ABOUT THIS TASK: All entries that follow are to be printed exactly as written.

SOURCE DATA:
####
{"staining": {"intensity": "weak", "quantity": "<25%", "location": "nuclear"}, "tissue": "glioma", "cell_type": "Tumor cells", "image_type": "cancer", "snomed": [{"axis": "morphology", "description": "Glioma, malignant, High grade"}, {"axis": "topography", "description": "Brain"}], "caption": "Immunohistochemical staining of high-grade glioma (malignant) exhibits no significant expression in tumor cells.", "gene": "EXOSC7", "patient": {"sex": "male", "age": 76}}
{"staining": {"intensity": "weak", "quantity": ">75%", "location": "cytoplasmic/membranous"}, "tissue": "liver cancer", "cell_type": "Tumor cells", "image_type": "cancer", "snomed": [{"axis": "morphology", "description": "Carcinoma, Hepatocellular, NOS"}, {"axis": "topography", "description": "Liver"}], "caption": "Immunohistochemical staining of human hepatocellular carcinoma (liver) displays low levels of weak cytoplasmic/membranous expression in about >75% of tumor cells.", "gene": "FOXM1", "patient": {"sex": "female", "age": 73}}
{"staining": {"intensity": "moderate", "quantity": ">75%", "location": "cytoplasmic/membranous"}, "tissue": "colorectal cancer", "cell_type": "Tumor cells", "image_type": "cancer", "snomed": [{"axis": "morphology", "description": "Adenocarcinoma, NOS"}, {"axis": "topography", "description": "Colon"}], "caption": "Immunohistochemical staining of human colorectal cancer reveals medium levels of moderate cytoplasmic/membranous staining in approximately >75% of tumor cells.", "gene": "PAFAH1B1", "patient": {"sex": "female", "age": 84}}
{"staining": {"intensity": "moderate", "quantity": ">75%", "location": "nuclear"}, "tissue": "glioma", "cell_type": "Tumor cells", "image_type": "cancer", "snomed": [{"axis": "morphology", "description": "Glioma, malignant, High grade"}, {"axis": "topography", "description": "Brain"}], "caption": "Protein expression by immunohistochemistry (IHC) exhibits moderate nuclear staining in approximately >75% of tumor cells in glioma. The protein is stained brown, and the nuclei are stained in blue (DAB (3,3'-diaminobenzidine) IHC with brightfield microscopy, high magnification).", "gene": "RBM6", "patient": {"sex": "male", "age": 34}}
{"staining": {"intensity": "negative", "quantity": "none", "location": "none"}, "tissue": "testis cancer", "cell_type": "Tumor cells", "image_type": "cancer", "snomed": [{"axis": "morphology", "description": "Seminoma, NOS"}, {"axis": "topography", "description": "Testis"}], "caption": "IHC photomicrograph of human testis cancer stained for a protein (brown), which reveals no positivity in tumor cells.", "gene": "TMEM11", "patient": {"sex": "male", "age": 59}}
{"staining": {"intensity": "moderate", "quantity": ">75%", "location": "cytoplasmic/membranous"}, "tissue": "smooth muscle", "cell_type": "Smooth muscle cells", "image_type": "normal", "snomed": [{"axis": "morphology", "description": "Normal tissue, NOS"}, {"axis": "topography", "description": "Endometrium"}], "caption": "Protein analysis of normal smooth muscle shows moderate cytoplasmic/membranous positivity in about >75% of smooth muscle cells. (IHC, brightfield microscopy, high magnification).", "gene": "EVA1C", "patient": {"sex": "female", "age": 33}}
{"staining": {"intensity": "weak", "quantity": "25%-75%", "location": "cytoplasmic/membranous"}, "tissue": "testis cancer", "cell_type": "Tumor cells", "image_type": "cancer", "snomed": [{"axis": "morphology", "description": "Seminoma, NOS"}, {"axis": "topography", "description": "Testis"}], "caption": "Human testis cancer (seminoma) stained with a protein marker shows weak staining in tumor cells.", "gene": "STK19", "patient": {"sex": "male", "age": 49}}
####
EXERCISE SOLUTION:
{"staining": {"intensity": "weak", "quantity": "<25%", "location": "nuclear"}, "tissue": "glioma", "cell_type": "Tumor cells", "image_type": "cancer", "snomed": [{"axis": "morphology", "description": "Glioma, malignant, High grade"}, {"axis": "topography", "description": "Brain"}], "caption": "Immunohistochemical staining of high-grade glioma (malignant) exhibits no significant expression in tumor cells.", "gene": "EXOSC7", "patient": {"sex": "male", "age": 76}}
{"staining": {"intensity": "weak", "quantity": ">75%", "location": "cytoplasmic/membranous"}, "tissue": "liver cancer", "cell_type": "Tumor cells", "image_type": "cancer", "snomed": [{"axis": "morphology", "description": "Carcinoma, Hepatocellular, NOS"}, {"axis": "topography", "description": "Liver"}], "caption": "Immunohistochemical staining of human hepatocellular carcinoma (liver) displays low levels of weak cytoplasmic/membranous expression in about >75% of tumor cells.", "gene": "FOXM1", "patient": {"sex": "female", "age": 73}}
{"staining": {"intensity": "moderate", "quantity": ">75%", "location": "cytoplasmic/membranous"}, "tissue": "colorectal cancer", "cell_type": "Tumor cells", "image_type": "cancer", "snomed": [{"axis": "morphology", "description": "Adenocarcinoma, NOS"}, {"axis": "topography", "description": "Colon"}], "caption": "Immunohistochemical staining of human colorectal cancer reveals medium levels of moderate cytoplasmic/membranous staining in approximately >75% of tumor cells.", "gene": "PAFAH1B1", "patient": {"sex": "female", "age": 84}}
{"staining": {"intensity": "moderate", "quantity": ">75%", "location": "nuclear"}, "tissue": "glioma", "cell_type": "Tumor cells", "image_type": "cancer", "snomed": [{"axis": "morphology", "description": "Glioma, malignant, High grade"}, {"axis": "topography", "description": "Brain"}], "caption": "Protein expression by immunohistochemistry (IHC) exhibits moderate nuclear staining in approximately >75% of tumor cells in glioma. The protein is stained brown, and the nuclei are stained in blue (DAB (3,3'-diaminobenzidine) IHC with brightfield microscopy, high magnification).", "gene": "RBM6", "patient": {"sex": "male", "age": 34}}
{"staining": {"intensity": "negative", "quantity": "none", "location": "none"}, "tissue": "testis cancer", "cell_type": "Tumor cells", "image_type": "cancer", "snomed": [{"axis": "morphology", "description": "Seminoma, NOS"}, {"axis": "topography", "description": "Testis"}], "caption": "IHC photomicrograph of human testis cancer stained for a protein (brown), which reveals no positivity in tumor cells.", "gene": "TMEM11", "patient": {"sex": "male", "age": 59}}
{"staining": {"intensity": "moderate", "quantity": ">75%", "location": "cytoplasmic/membranous"}, "tissue": "smooth muscle", "cell_type": "Smooth muscle cells", "image_type": "normal", "snomed": [{"axis": "morphology", "description": "Normal tissue, NOS"}, {"axis": "topography", "description": "Endometrium"}], "caption": "Protein analysis of normal smooth muscle shows moderate cytoplasmic/membranous positivity in about >75% of smooth muscle cells. (IHC, brightfield microscopy, high magnification).", "gene": "EVA1C", "patient": {"sex": "female", "age": 33}}
{"staining": {"intensity": "weak", "quantity": "25%-75%", "location": "cytoplasmic/membranous"}, "tissue": "testis cancer", "cell_type": "Tumor cells", "image_type": "cancer", "snomed": [{"axis": "morphology", "description": "Seminoma, NOS"}, {"axis": "topography", "description": "Testis"}], "caption": "Human testis cancer (seminoma) stained with a protein marker shows weak staining in tumor cells.", "gene": "STK19", "patient": {"sex": "male", "age": 49}}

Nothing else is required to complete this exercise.